DCAT-AP.de specific CKAN extension for providing and importing DCAT-AP.de-Profile data.
The CKAN-Plugin ckanext-dcatde is based on the CKAN extension ckanext-dcat.
For the RDF harvester, ckanext-harvest is used (optional, see below).
If you are using Python virtual environment (virtualenv), activate it.
Install a specific version of the CKAN extension ckanext-dcat. The recommended approach is to install the version of ckanext-dcat specified in the base-requirements.txt
in GitHub or Open CoDE.
Using other versions may lead to logical inconsistencies.
Install the extension on your virtualenv:
(pyenv) $ pip install -e git+git://github.com/GovDataOfficial/ckanext-dcatde.git#egg=ckanext-dcatde (pyenv) $ cd src/ckanext-dcatde (pyenv) $ pip install -r base-requirements.txt -f requirements (pyenv) $ python setup.py develop
or
(pyenv) $ pip install -e git+git://gitlab.opencode.de/fitko/govdata/ckanext-dcatde.git#egg=ckanext-dcatde (pyenv) $ cd src/ckanext-dcatde (pyenv) $ pip install -r base-requirements.txt -f requirements (pyenv) $ python setup.py develop
Install a specific version of the CKAN extension ckanext-harvest. (Only if you want to use the RDF harvester)

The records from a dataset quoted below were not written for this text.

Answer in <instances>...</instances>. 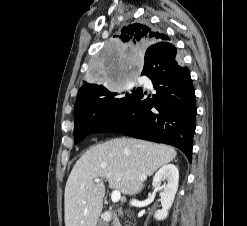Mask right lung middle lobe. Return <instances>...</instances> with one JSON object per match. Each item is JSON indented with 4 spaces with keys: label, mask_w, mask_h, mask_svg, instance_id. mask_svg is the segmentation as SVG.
<instances>
[{
    "label": "right lung middle lobe",
    "mask_w": 247,
    "mask_h": 226,
    "mask_svg": "<svg viewBox=\"0 0 247 226\" xmlns=\"http://www.w3.org/2000/svg\"><path fill=\"white\" fill-rule=\"evenodd\" d=\"M90 95L75 103V143H79L90 133H94L97 125L113 112L124 101L128 93L114 92L100 86Z\"/></svg>",
    "instance_id": "dd1d6c3e"
}]
</instances>
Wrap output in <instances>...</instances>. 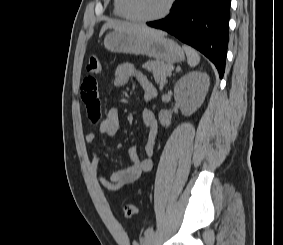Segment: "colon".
I'll return each mask as SVG.
<instances>
[{"mask_svg": "<svg viewBox=\"0 0 283 245\" xmlns=\"http://www.w3.org/2000/svg\"><path fill=\"white\" fill-rule=\"evenodd\" d=\"M87 72L96 75L100 72V62L96 56L90 57L87 63ZM123 211L126 217L130 218L134 216L137 212V207L134 204L126 203L123 206Z\"/></svg>", "mask_w": 283, "mask_h": 245, "instance_id": "obj_1", "label": "colon"}]
</instances>
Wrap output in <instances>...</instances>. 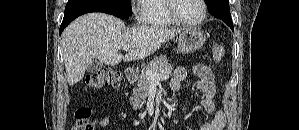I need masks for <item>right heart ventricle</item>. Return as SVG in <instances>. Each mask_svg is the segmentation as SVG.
<instances>
[{
	"label": "right heart ventricle",
	"mask_w": 299,
	"mask_h": 130,
	"mask_svg": "<svg viewBox=\"0 0 299 130\" xmlns=\"http://www.w3.org/2000/svg\"><path fill=\"white\" fill-rule=\"evenodd\" d=\"M144 22L152 27H168L173 24L166 11V0H147Z\"/></svg>",
	"instance_id": "1"
}]
</instances>
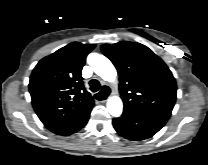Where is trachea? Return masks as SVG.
<instances>
[{
    "label": "trachea",
    "instance_id": "1",
    "mask_svg": "<svg viewBox=\"0 0 208 165\" xmlns=\"http://www.w3.org/2000/svg\"><path fill=\"white\" fill-rule=\"evenodd\" d=\"M89 86L92 92H97L100 89V83L96 79H92L89 82ZM108 94H109V90L106 87H103L99 93L95 94V98L97 100H105Z\"/></svg>",
    "mask_w": 208,
    "mask_h": 165
}]
</instances>
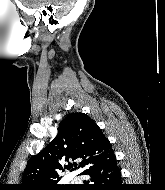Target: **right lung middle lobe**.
<instances>
[{"instance_id":"1","label":"right lung middle lobe","mask_w":165,"mask_h":190,"mask_svg":"<svg viewBox=\"0 0 165 190\" xmlns=\"http://www.w3.org/2000/svg\"><path fill=\"white\" fill-rule=\"evenodd\" d=\"M71 187L72 186H70V187H60V188H57L55 190H71Z\"/></svg>"}]
</instances>
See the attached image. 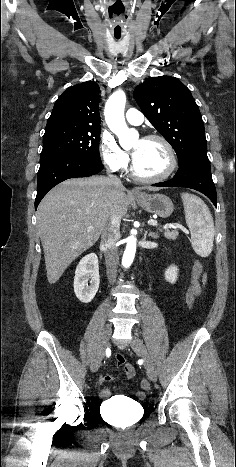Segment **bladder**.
Returning a JSON list of instances; mask_svg holds the SVG:
<instances>
[{"label": "bladder", "mask_w": 236, "mask_h": 467, "mask_svg": "<svg viewBox=\"0 0 236 467\" xmlns=\"http://www.w3.org/2000/svg\"><path fill=\"white\" fill-rule=\"evenodd\" d=\"M99 409L117 428H128L135 425L144 413L141 403L119 397L103 401Z\"/></svg>", "instance_id": "1"}]
</instances>
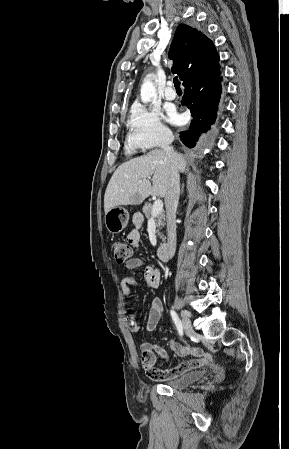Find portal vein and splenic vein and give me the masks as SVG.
<instances>
[{
  "mask_svg": "<svg viewBox=\"0 0 289 449\" xmlns=\"http://www.w3.org/2000/svg\"><path fill=\"white\" fill-rule=\"evenodd\" d=\"M141 182H142V180L139 181V183H141ZM162 210H163V202H162V200L158 199L153 204L151 214H152V216H156L157 214L162 212Z\"/></svg>",
  "mask_w": 289,
  "mask_h": 449,
  "instance_id": "1",
  "label": "portal vein and splenic vein"
}]
</instances>
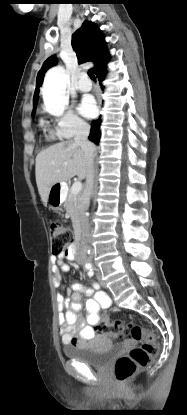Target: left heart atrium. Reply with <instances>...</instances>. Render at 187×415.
<instances>
[{
    "instance_id": "left-heart-atrium-1",
    "label": "left heart atrium",
    "mask_w": 187,
    "mask_h": 415,
    "mask_svg": "<svg viewBox=\"0 0 187 415\" xmlns=\"http://www.w3.org/2000/svg\"><path fill=\"white\" fill-rule=\"evenodd\" d=\"M79 112L87 117L92 118L96 114V104L92 96H85L83 97L80 105H79Z\"/></svg>"
}]
</instances>
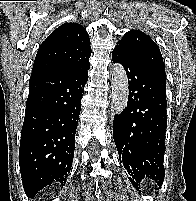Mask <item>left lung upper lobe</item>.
<instances>
[{"label":"left lung upper lobe","instance_id":"1","mask_svg":"<svg viewBox=\"0 0 196 201\" xmlns=\"http://www.w3.org/2000/svg\"><path fill=\"white\" fill-rule=\"evenodd\" d=\"M116 46L121 47L137 63L166 75L158 46L142 31L131 30L125 33Z\"/></svg>","mask_w":196,"mask_h":201}]
</instances>
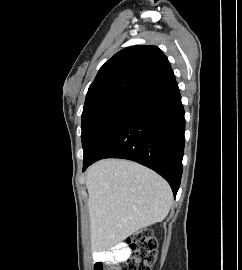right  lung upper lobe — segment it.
<instances>
[{"mask_svg":"<svg viewBox=\"0 0 242 270\" xmlns=\"http://www.w3.org/2000/svg\"><path fill=\"white\" fill-rule=\"evenodd\" d=\"M174 81L171 65L158 47H128L102 65L88 89L83 111L114 101L137 104Z\"/></svg>","mask_w":242,"mask_h":270,"instance_id":"obj_1","label":"right lung upper lobe"}]
</instances>
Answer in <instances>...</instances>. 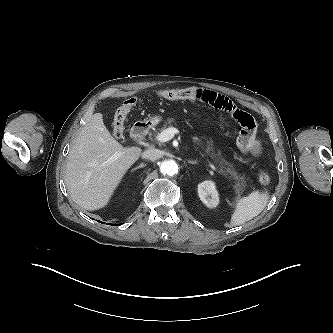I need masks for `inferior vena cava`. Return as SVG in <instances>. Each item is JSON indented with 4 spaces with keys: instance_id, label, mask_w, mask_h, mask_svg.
Listing matches in <instances>:
<instances>
[{
    "instance_id": "602c4592",
    "label": "inferior vena cava",
    "mask_w": 333,
    "mask_h": 333,
    "mask_svg": "<svg viewBox=\"0 0 333 333\" xmlns=\"http://www.w3.org/2000/svg\"><path fill=\"white\" fill-rule=\"evenodd\" d=\"M162 157V152L158 149H150L146 150L142 153L143 159H148L150 161H156L157 159Z\"/></svg>"
}]
</instances>
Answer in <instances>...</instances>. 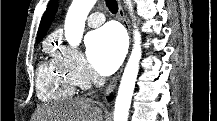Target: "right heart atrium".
<instances>
[{
	"instance_id": "obj_1",
	"label": "right heart atrium",
	"mask_w": 217,
	"mask_h": 121,
	"mask_svg": "<svg viewBox=\"0 0 217 121\" xmlns=\"http://www.w3.org/2000/svg\"><path fill=\"white\" fill-rule=\"evenodd\" d=\"M57 59L68 70L79 87L86 88L90 83L97 80L84 58L77 51L65 46H59Z\"/></svg>"
}]
</instances>
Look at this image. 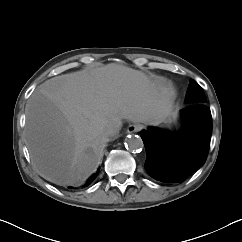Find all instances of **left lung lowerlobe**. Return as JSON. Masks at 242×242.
<instances>
[{
	"label": "left lung lower lobe",
	"instance_id": "0a47b994",
	"mask_svg": "<svg viewBox=\"0 0 242 242\" xmlns=\"http://www.w3.org/2000/svg\"><path fill=\"white\" fill-rule=\"evenodd\" d=\"M184 128L178 134L149 127L141 133L145 169L156 180L182 182L206 161L212 132L210 109L192 104L182 109Z\"/></svg>",
	"mask_w": 242,
	"mask_h": 242
}]
</instances>
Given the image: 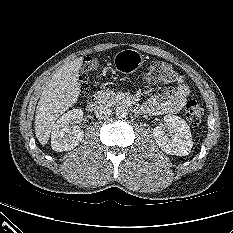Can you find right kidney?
I'll return each mask as SVG.
<instances>
[{"label":"right kidney","mask_w":233,"mask_h":233,"mask_svg":"<svg viewBox=\"0 0 233 233\" xmlns=\"http://www.w3.org/2000/svg\"><path fill=\"white\" fill-rule=\"evenodd\" d=\"M83 117L81 109H73L61 116L54 124L51 133V146L57 152L69 151L82 141L84 132L78 127L70 126L73 120Z\"/></svg>","instance_id":"obj_1"}]
</instances>
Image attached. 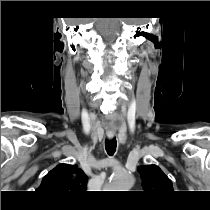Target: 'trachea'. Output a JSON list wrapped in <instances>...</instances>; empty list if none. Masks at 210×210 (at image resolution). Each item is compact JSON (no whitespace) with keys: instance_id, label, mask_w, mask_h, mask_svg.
Returning a JSON list of instances; mask_svg holds the SVG:
<instances>
[{"instance_id":"obj_1","label":"trachea","mask_w":210,"mask_h":210,"mask_svg":"<svg viewBox=\"0 0 210 210\" xmlns=\"http://www.w3.org/2000/svg\"><path fill=\"white\" fill-rule=\"evenodd\" d=\"M117 141L116 138H113L111 140L105 141V149L108 153V155L112 156L116 151Z\"/></svg>"}]
</instances>
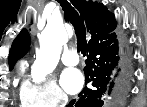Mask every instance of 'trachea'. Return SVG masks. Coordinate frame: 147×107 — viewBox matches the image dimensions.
<instances>
[{"label":"trachea","instance_id":"obj_1","mask_svg":"<svg viewBox=\"0 0 147 107\" xmlns=\"http://www.w3.org/2000/svg\"><path fill=\"white\" fill-rule=\"evenodd\" d=\"M58 2L64 11L65 18L68 19L74 27L77 37V50L85 56L87 50V41L84 20L79 17L78 12L67 0H59Z\"/></svg>","mask_w":147,"mask_h":107}]
</instances>
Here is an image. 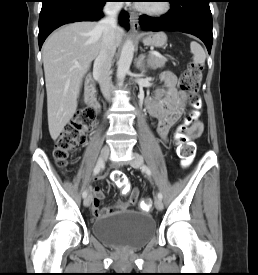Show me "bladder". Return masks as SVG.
Segmentation results:
<instances>
[{
  "label": "bladder",
  "mask_w": 258,
  "mask_h": 275,
  "mask_svg": "<svg viewBox=\"0 0 258 275\" xmlns=\"http://www.w3.org/2000/svg\"><path fill=\"white\" fill-rule=\"evenodd\" d=\"M92 232L115 246L139 248L155 236L156 222L148 214L127 210L98 217L92 223Z\"/></svg>",
  "instance_id": "obj_1"
}]
</instances>
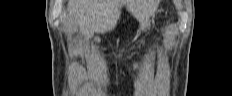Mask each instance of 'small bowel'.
<instances>
[{
    "instance_id": "c3829d8e",
    "label": "small bowel",
    "mask_w": 232,
    "mask_h": 96,
    "mask_svg": "<svg viewBox=\"0 0 232 96\" xmlns=\"http://www.w3.org/2000/svg\"><path fill=\"white\" fill-rule=\"evenodd\" d=\"M158 87L155 85L154 80H139L136 81L132 86L133 96H147L155 93H159Z\"/></svg>"
}]
</instances>
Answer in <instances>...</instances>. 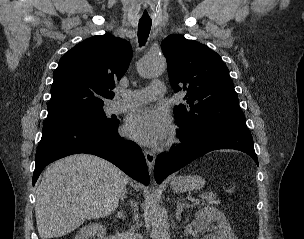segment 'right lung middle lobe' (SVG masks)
Listing matches in <instances>:
<instances>
[{
	"instance_id": "1",
	"label": "right lung middle lobe",
	"mask_w": 304,
	"mask_h": 239,
	"mask_svg": "<svg viewBox=\"0 0 304 239\" xmlns=\"http://www.w3.org/2000/svg\"><path fill=\"white\" fill-rule=\"evenodd\" d=\"M115 119L106 117L103 107L80 111L77 113L50 117L44 121L43 129L48 127L65 125H109L115 122Z\"/></svg>"
}]
</instances>
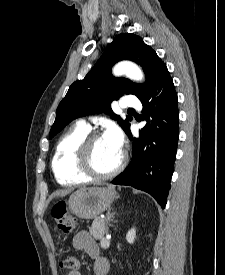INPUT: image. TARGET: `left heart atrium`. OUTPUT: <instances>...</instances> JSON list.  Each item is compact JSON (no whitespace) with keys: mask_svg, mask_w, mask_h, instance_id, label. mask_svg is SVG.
<instances>
[{"mask_svg":"<svg viewBox=\"0 0 225 275\" xmlns=\"http://www.w3.org/2000/svg\"><path fill=\"white\" fill-rule=\"evenodd\" d=\"M105 140L116 150L121 151L123 146V134L121 130L115 126L111 125L107 128L104 133Z\"/></svg>","mask_w":225,"mask_h":275,"instance_id":"39dd6f15","label":"left heart atrium"}]
</instances>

The recommended approach is to install the version of ckanext-dcat specified in the optional-requirements.txt
GitHub or Open CoDE.
Using other versions may lead to logical inconsistencies.
Enable the required plugins by adding to your CKAN configuration file:
ckan.plugins = dcat dcatde harvest dcatde_rdf_harvester
The plugins harvest
and dcatde_rdf_harvester
are only needed if you want to use the RDF harvester.
In case you like the datasets to be indexed via Google Dataset Search, activate the structured_data
plugin in addition. See ckanext-dcat README for details.
Add the following parameter to your CKAN configuration file to activate the additional profile for DCAT-AP.de:
ckanext.dcat.rdf.profiles = euro_dcat_ap_2 dcatap_de
If the plugin dcatde_rdf_harvester
is activated an additional source type DCAT-AP.de RDF Harvester
is selectable.
The harvester supports the additional fields specified in DCAT-AP.de.
By default the harvester will set a default license in the resource if in the resource of a dataset is no license provided. In this case additional information about the harvest source, dataset and resource will be written as log entry in the info level.
The value which will be used as default license can be defined by the
configuration parameter ckanext.dcatde.harvest.default_license
. Add the following parameter to your CKAN configuration file, e.g.:
ckanext.dcatde.harvest.default_license = http://dcat-ap.de/def/licenses/other-closed
Skipping datasets which does not contain any resources can be activated by setting the optional
configuration parameter resources_required
in the harvest source configuration.
Already existent datasets will not be skipped. Add the following parameter into the harvest source
configuration:
{"resources_required": true}
The DCAT-AP.de profile implements a different logic for cleaning tags/keywords as implemented in ckanext-dcat, e.g. not replacing/removing German umlauts and 'ß'.
The originally harvested RDF data can also be written into a triplestore. It is tested with the Apache Jena Fuseki (https://jena.apache.org/documentation/fuseki2/index.html). To activate this option set the following configuration parameters.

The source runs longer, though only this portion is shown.